Страница 10 из 32
— Можно ли мне по крайней мере, — спросил Фьерсе, — узнать, как называется это чудодейственное снадобье?
— Нет, — ответил решительно маркиз. — Его название является таинственным и страшным словом. Впрочем, чтобы вы были больше уверены в ценности снадобья, я могу рассказать вам, что далекие народы, наиболее выдающиеся но своим знаниям и мудрости, как, например, китайцы, татары, монголы и малайцы, ежедневно употребляют это могущественное снадобье, чем и объясняется, почему они так доблестны. Чтобы не отступать от истины, должен сказать, что не я изобрел это снадобье. Эта коробочка была некогда наполнена пилюлями в Нанкине, знаменитом городе Китая; мне ее презентовал венецианский путешественник, сир Марко Поло, мой личный друг.
— Не ошибаюсь ли я? — сказал изумленный кавалер. — Я думал, что этот венецианец умер за триста или четыреста лет до нашего времени.
— Совершенно правильно, именно за четыреста лет. Но очень возможно, что я старше, чем вы думаете, — возразил с поклоном странный маркиз.
И он начал хохотать глухо звучащим смехом, точно он выходил из могилы. Этот смех окончательно напугал кавалера, и он отошел на несколько шагов.
— Сударь, — сказал он, — если вам так угодно, то я готов как Евангелию поверить всем странным вещам, которые вы мне поведали. Но впрочем умоляю вас открыть, кто вы такой на самом деле и объяснить мне, каким образом можете вы знать все то, что я скрываю, между тем как я вас вижу в первый раз в жизни.
Чародей-маркиз снова громко расхохотался.
— Вы задаете мне трудную задачу. Едва ли я могу разрешить вам ее. Только что я сказал вам, что у меня нет времени; я понимаю, что такой человек, как вы, должен прийти в ужас от этих слов. Итак, я вношу в них поправку.

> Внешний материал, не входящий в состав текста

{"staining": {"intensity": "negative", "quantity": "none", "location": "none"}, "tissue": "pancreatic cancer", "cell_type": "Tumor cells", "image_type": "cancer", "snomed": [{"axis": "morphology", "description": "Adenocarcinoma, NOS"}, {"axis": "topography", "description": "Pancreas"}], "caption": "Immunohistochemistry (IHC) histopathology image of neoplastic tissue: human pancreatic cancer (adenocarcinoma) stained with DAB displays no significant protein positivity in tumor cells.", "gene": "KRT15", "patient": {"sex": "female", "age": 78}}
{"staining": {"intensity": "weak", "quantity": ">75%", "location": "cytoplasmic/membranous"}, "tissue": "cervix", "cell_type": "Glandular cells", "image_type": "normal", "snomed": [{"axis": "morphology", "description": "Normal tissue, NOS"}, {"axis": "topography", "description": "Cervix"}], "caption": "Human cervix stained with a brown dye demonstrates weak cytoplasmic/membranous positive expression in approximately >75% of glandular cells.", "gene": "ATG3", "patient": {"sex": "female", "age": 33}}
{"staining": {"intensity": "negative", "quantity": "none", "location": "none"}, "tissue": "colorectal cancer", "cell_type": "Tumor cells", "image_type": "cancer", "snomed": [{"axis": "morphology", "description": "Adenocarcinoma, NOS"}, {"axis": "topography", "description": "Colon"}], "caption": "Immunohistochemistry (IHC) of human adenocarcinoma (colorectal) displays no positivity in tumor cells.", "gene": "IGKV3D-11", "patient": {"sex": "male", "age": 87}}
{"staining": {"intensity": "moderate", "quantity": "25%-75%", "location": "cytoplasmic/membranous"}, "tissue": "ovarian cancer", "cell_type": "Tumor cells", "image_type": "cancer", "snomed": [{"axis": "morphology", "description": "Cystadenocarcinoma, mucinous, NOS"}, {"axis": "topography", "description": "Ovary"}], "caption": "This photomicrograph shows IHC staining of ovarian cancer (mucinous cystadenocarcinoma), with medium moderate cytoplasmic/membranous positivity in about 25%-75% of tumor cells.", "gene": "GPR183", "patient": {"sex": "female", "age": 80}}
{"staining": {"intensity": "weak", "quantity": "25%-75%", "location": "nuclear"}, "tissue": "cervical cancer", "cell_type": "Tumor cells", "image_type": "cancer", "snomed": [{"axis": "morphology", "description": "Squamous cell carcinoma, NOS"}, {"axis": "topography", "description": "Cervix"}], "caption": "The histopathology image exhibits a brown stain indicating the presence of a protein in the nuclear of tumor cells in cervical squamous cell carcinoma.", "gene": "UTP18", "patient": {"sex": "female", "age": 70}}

Меня совершенно правильно зовут маркизом Монферра, так же как в Венеции меня зовут графом де Бельами и маркизом де Бетмар, когда я нахожусь в Португалии во владениях моего кузена. Все это имена мои; и это так же правильно как те земные наименования, которые дают на земле высшим духам. Мне случалось, например в Италии, быть иезуитом Эмаром, и это при полном соблюдении всех формальностей. В Эльзасе, напротив, в течение шести месяцев я был евреем, и это была не игра; тогда я назывался Вольфом. В Савойе считали меня итальянцем и называли Ротондо. В древности я имел честь быть доверенным лицом многочисленных титулованных особ; вы вероятно будете удивлены, если в числе их я назову вам Карла II испанского, Карла XII шведского, Франциска I французского, хотя все они давно умерли, и лишь я один остаюсь неизменным. Мое французское имя? Через три года, не позже, я буду известен при французском дворе под совершенно правильным именем Сен-Жермена; тогда я охотно использую в вашу пользу свое влияние. Мое рождение? Хорошо осведомленные люди скажут вам, что я королевского происхождения и что некая принцесса во время своего путешествия из Германии в Кастилию зачала меня от чистого таинственного духа. Они совершенно правы, хотя другие с большим основанием могут возражать им, ссылаясь на мой значительный возраст; несомненно я на много веков старше королевы, моей матери. Не ломайте себе головы над этим. Храните коробочку, сумейте ею воспользоваться и да сохранит вас господь бог, бог людей и чародеев, как я о том прошу. Аминь. Так говоря он встал, дошел до угла аллеи и исчез. Г-н Дезербье, маркиз д'Эстандюэр, начальник королевской эскадры, совершенно не был придворным. Его карьера протекала в различных морях как умеренного пояса, так и тропиков; там он приобрел большой военный опыт и завоевал себе своей доблестью славное имя. Версаль оставался для него неведомой таинственной королевской областью; и все, что исходило оттуда, должно было быть отличным, ни с чем несравнимым. Вследствие этого кавалер Фьерсе был прекрасно принят в Рошфоре. Г-н д'Эстандюэр, сразу назвал его своим другом и с большой торжественностью назначил его командиром лучшего фрегата эскадры.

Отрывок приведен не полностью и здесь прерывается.